The Klein, Crawford and Alchain paper has also lend to the soap opera that is the literature on the General Motors-Fisher Body integration. Some people claim hold-up drove the GM takeover of Fisher Body, some say there was no hold-up at all while others say there was hold-up by the Fisher brothers, but only after the takeover by GM and yet others blame the lawyers!

Read Baird (2003), Casadesus-Masanell and Spulber (2000), Coase (2000), Coase (2006), Freeland (2000), Goldberg (2008), Klein (1988), Klein (1996), Klein (2000), Klein (2007), Klein (2008) and Klein, Crawford and Alchian (1978) ... and then decide.

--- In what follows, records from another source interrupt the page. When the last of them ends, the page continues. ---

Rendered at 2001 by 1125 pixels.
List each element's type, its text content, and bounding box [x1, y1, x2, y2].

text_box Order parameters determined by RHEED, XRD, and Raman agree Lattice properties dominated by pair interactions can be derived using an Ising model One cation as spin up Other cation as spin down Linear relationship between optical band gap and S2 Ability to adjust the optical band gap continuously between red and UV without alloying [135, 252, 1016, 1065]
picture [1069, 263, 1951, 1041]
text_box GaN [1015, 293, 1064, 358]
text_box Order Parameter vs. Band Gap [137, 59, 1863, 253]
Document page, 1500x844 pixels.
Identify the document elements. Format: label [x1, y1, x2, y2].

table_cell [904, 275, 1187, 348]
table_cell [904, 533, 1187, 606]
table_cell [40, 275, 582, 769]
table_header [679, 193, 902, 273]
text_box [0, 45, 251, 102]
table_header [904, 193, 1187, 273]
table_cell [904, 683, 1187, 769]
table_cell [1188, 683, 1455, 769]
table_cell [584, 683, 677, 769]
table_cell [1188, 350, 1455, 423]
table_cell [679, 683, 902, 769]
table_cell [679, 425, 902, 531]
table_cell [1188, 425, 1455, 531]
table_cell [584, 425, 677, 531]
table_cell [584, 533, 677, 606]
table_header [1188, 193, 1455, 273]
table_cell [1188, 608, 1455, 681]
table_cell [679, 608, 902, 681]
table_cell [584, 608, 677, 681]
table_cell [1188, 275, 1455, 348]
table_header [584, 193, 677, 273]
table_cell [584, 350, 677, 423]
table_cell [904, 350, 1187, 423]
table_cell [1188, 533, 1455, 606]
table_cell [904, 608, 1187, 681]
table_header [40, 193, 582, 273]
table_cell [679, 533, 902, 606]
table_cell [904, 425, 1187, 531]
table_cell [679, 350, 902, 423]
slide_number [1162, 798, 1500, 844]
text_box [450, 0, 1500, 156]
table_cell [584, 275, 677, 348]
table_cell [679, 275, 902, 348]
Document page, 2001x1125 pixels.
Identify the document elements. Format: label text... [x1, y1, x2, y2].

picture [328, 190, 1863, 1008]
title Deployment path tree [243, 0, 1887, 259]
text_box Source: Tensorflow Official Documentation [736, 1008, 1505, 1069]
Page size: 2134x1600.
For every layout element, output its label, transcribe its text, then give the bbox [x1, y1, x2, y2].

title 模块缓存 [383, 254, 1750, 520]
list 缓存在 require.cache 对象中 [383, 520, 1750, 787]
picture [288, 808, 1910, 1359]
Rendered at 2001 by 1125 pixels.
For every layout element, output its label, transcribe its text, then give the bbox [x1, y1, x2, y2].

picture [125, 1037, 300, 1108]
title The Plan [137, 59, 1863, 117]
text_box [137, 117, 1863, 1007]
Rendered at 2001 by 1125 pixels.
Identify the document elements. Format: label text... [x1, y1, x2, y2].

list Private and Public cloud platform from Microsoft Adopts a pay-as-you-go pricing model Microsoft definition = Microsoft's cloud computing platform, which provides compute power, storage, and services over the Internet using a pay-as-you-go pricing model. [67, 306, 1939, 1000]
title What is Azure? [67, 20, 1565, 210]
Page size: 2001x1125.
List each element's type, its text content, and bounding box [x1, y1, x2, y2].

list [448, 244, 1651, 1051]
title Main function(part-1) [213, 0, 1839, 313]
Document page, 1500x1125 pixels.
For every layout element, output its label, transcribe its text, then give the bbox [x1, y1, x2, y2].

In short vertical integration is complicated. Modern organisational economics offers diverse theories of the boundaries of firms (i.e. theories of vertical integration). Such theories are based around various frictions or transaction costs; Knightian uncertainty, imperfect foresight or bounded rationality, small-numbers bargaining, haggling costs, private information, cost of processing information, costs of inspecting quality or imperfect legal enforcement. Given such costs internalising activities within a firm may be more efficient than relying on market transactions.

(HT: Knowledge Problem.)

Refs.:
  • Baird, Douglas G. (2003). ‘In Coase’s Footsteps’, John M. Olin Law & Economics Working Paper No. 175 (2d series), The Law School The University Of Chicago, January.
  • Casadesus-Masanell, Ramon and Daniel F. Spulber (2000). ‘The Fable of Fisher Body’, Journal of Law and Economics, 43(1) April: 67-104.
  • Coase, Ronald Harry (2000). ‘The Acquisition of Fisher Body by General Motors’, Journal of Law and Economics, 43(1) April: 15-31.
  • Coase, Ronald Harry (2006). ‘The Conduct of Economics: The Example of Fisher Body and General Motors’, Journal of Economics & Management Strategy, 15(2) Summer: 255-278.
  • Freeland, Robert F. (2000). ‘Creating Holdup Through Vertical Integration: Fisher Body Revisited’, Journal of Law and Economics, 43(1) April: 33-66.
  • Goldberg, Victor P. (2008). ‘Lawyers asleep at the wheel? The GM-Fisher Body contract’, Industrial and Corporate Change, 17(5): 1071-84.
  • Klein, Benjamin (1988). ‘Vertical Integration as Organizational Ownership: The Fisher Body-General Motors Relationship Revisited’, Journal of Law, Economics, and Organization, 4(1) Spring: 199-213.
  • Klein, Benjamin (1996). ‘Why Hold-Ups Occur: The Self-Enforcing Range of Contractual Relationships’, Economic Inquiry, XXXIV, July: 444-63.
  • Klein, Benjamin (2000). ‘Fisher-General Motors and the Nature of the Firm’, Journal of Law and Economics, 43(1) April: 105-41.
  • Klein, Benjamin (2007). ‘The Economic Lessons of Fisher Body-General Motors’, International Journal of the Economics of Business, 14(1) February: 1-36.
  • Klein, Benjamin (2008). ‘The enforceability of the GM-Fisher Body contract: comment on Goldberg’, Industrial and Corporate Change, 17(5): 1085-96.
  • Klein, Benjamin, Robert G. Crawford and Armen A. Alchian (1978). ‘Vertical Integration, Appropriable Rents, and the Competitive Contracting Process’, Journal of Law and Economics, 21(2) October: 297-326.